Le secrétaire d'État américain a ensuite défini un ensemble d'exigences que le régime iranien doit accomplir :

- Le régime doit se débarrasser de toutes les activités nucléaires antérieures et divulguer tous les aspects militaires de son programme nucléaire. Il doit également renoncer à perpétuité à ses ambitions en matière d'armes nucléaires.

- Le régime doit arrêter l'enrichissement de l'uranium et l’extraction du plutonium. Il doit également fermer son réacteur à eau lourde à Arak.

- Le régime iranien doit donner à l'AIEA le plein accès à tous ses sites dans l'ensemble du pays.

- Téhéran doit arrêter le développement et le lancement des missiles balistiques.

- Le régime iranien doit libérer tous les citoyens étrangers détenus en otage.

- Le régime iranien doit mettre fin à son soutien aux groupes terroristes au Moyen-Orient.  - Le respect de la souveraineté de l'Irak et la dissolution de la milice mandataire du régime iranien dans ce pays.

- La fin du soutien aux milices Houthis.

- Le régime doit retirer toutes les forces placées sous son commandement en Syrie.

- Fin de l'appui aux talibans et autres terroristes dans la région. Le régime doit également cesser de fournir un abri aux dirigeants d'Al-Qaïda.

- Le régime doit mettre fin au soutien de la Force Qods du CGRI au terrorisme à travers le monde.

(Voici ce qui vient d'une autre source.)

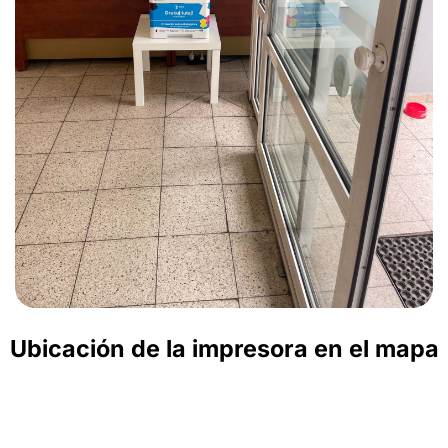
Ubicación de la impresora en el mapa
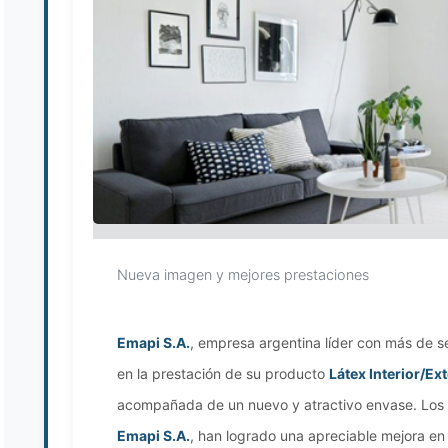
Nueva imagen y mejores prestaciones
Emapi S.A.
, empresa argentina líder con más de s
en la prestación de su producto
Látex Interior/Ext
acompañada de un nuevo y atractivo envase. Los
Emapi S.A.
, han logrado una apreciable mejora en 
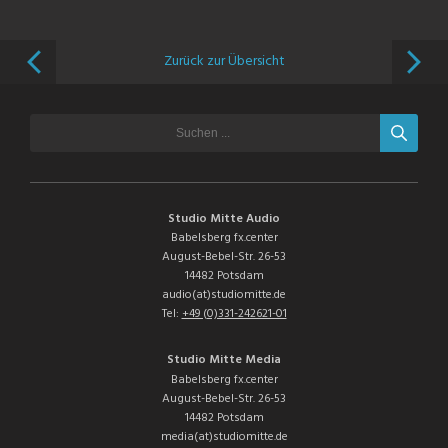
Zurück zur Übersicht
Studio Mitte Audio
Babelsberg fx.center
August-Bebel-Str. 26-53
14482 Potsdam
audio(at)studiomitte.de
Tel:
+49 (0)331-242621-01
Studio Mitte Media
Babelsberg fx.center
August-Bebel-Str. 26-53
14482 Potsdam
media(at)studiomitte.de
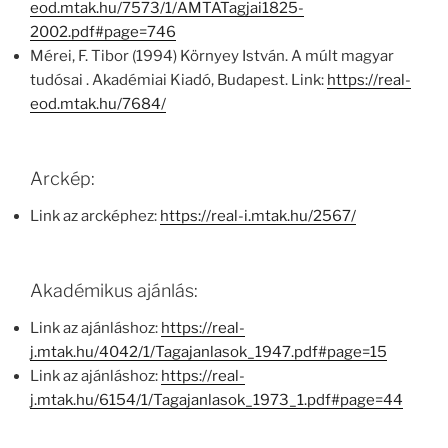
eod.mtak.hu/7573/1/AMTATagjai1825-
2002.pdf#page=746
Mérei, F. Tibor (1994) Környey István. A múlt magyar
tudósai . Akadémiai Kiadó, Budapest. Link:
https://real-
eod.mtak.hu/7684/
Arckép:
Link az arcképhez:
https://real-i.mtak.hu/2567/
Akadémikus ajánlás:
Link az ajánláshoz:
https://real-
j.mtak.hu/4042/1/Tagajanlasok_1947.pdf#page=15
Link az ajánláshoz:
https://real-
j.mtak.hu/6154/1/Tagajanlasok_1973_1.pdf#page=44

- Le régime doit mettre fin à son comportement menaçant à l'égard de ses voisins.

 

"Ce sont là douze exigences très élémentaires ", a dit M. Pompeo, qui a expliqué que la longueur de la liste traduisait la portée du comportement malveillant du régime iranien : "Nous n'avons pas créé la liste, ils l'ont fait."

 

Si le régime respecte toutes ces exigences, les sanctions seront levées et les relations diplomatiques et économiques seront rétablies.

 

"Nous ne demandons rien d'autre que le comportement iranien soit conforme aux normes mondiales largement reconnues dans le PAGC ", a dit M. Pompeo.

 

"Le régime récolte une moisson de souffrances au Moyen-Orient aux dépens de ses citoyens ", a aussi affirmé M. Pompeo qui a ajouté que le peuple iranien ne respectera pas éternellement les règles rigides des tyrans.

 

"Contrairement à l'administration précédente, nous cherchons des résultats qui profiteront au peuple iranien et pas seulement au régime", a conclu le secrétaire d'État américain.